ICV's success is due to many factors: its close contact with NGOs and pacifist movements; its use of advertising techniques used in trailers for youth films; the fact that it is ‘Green’ and Catalan but also belongs to the European Confederation of Greens. The formula that ICV proposes for the Left is that of replacing an ideology which is easily pigeonholed with the simple label of being (according to their slogan) 'insolently leftwing'.

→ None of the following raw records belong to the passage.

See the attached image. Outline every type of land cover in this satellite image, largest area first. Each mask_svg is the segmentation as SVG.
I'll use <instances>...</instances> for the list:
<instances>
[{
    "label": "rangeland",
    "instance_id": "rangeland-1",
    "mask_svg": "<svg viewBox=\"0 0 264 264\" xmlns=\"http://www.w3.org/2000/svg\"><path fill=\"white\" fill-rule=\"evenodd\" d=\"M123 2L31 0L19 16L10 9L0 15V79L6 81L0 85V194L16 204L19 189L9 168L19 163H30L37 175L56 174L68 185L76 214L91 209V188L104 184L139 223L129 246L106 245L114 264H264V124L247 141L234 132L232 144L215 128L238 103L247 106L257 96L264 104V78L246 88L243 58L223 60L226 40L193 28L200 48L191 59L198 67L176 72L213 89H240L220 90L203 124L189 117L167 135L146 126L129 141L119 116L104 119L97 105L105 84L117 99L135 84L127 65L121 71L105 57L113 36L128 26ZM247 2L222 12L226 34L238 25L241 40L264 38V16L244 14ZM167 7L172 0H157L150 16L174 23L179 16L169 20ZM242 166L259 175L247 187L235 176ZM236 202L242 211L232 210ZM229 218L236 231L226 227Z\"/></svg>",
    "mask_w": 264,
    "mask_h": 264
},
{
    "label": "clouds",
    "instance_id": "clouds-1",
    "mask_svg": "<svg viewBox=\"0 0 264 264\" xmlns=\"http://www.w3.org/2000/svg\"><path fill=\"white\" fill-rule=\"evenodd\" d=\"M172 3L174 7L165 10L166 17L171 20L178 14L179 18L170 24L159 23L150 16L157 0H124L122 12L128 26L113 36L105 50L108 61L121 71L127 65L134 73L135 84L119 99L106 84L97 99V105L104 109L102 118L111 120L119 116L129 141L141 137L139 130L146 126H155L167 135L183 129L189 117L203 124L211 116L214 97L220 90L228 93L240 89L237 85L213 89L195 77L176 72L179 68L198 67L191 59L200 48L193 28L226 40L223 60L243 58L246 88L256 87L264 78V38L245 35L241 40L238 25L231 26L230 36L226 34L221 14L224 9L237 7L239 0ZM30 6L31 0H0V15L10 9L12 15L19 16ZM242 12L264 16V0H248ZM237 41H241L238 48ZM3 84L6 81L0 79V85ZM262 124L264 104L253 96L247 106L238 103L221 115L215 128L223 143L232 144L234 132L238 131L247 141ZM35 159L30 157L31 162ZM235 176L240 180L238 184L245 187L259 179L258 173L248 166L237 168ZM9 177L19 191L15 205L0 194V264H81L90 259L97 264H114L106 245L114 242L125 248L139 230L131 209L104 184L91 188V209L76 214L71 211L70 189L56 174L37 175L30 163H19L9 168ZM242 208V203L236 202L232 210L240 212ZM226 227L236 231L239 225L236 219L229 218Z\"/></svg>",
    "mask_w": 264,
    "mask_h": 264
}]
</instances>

The 'radical' Left in Italy
In Italy too the radical Left is trying to turn the ideological page. For example Fausto Bertinotti, the chairman of Rifondazione Comunista (Communist Recreation), has declared himself available as a candidate for the centre-left leadership elections which will choose the candidate for the 2006 elections. Something of a turning point when you consider that it was actually the communist advance which caused the Prodi government to fall in 1998. In addition to this, for Bertinotti the elections will also involve consultation on programmes, not just on candidates. The 'radical' Left wants to be confronted about its proposals – such as withdrawing Italian troops from Iraq – rather than the underlying ideology. Elsewhere, at the last European elections the total percentage of the vote for the Communist and the Greens easily surpassed 10%, which is remarkable considering that a significant section of the post-communist social democrats, Democratici di Sinistra (Leftwing Democrats), is pushing for a position which is much less central than that defended by their party. This success, especially if taken with the stagnation of the Italian progressive political forces in the centre, has incited debate on the role of the new Left: one party, a coalition with moderates, or opposition to the end? The parties of the Italian 'radical' Left could be facing their last chance to become leading players once more.
Street protests in Germany reminiscent of 1989
In Germany too a political arena for the formation of a 'radical Left' is starting to take shape. With a miserable 21% in the last European elections, Chancellor Schroeder's SPD is in crisis, a victim of the unpopularity of his reform of the welfare state. The real danger for the SPD, the ‘grand dame’ of German politics, appears to come from a new leftwing party which could be established shortly. The new group, known as "Initiative for Work and Social Justice" wants to undo reforms and construct an alternative economic programme with spending financed through an increased deficit and taxation of high incomes. This is an initiative put forward by Oskar Lafontaine, the former SPD Chairman and Finance Minister in the first Schroeder government. His supporters plan to participate in the 2006 parliamentary elections. For the moment, they are happy to organise demonstrations, especially in former eastern Germany where unemployment is extremely high. Every Monday thousands of people protest in the streets against Schroeder's ‘poverty programme’. Montagsdemos just like those organised in 1989 against the GDR regime. It is not clear if a new party can be successful. At worst it will split the SPD and therefore help the CDU conservatives to win the next elections. But it seems that it will not stop Schroeder in his desire to reform the German economy. "There is no other way" the Chancellor declared recently.
Will social democratic parties be ready to accept a profound revival of their programmes and to give up their move to the centre and thus make their policies distinctive once more? Loss of their own identity, a lack of message, and a fear of damaging an image which often masks a lack of ideas and programmes: these too are aspects of the crisis of the left.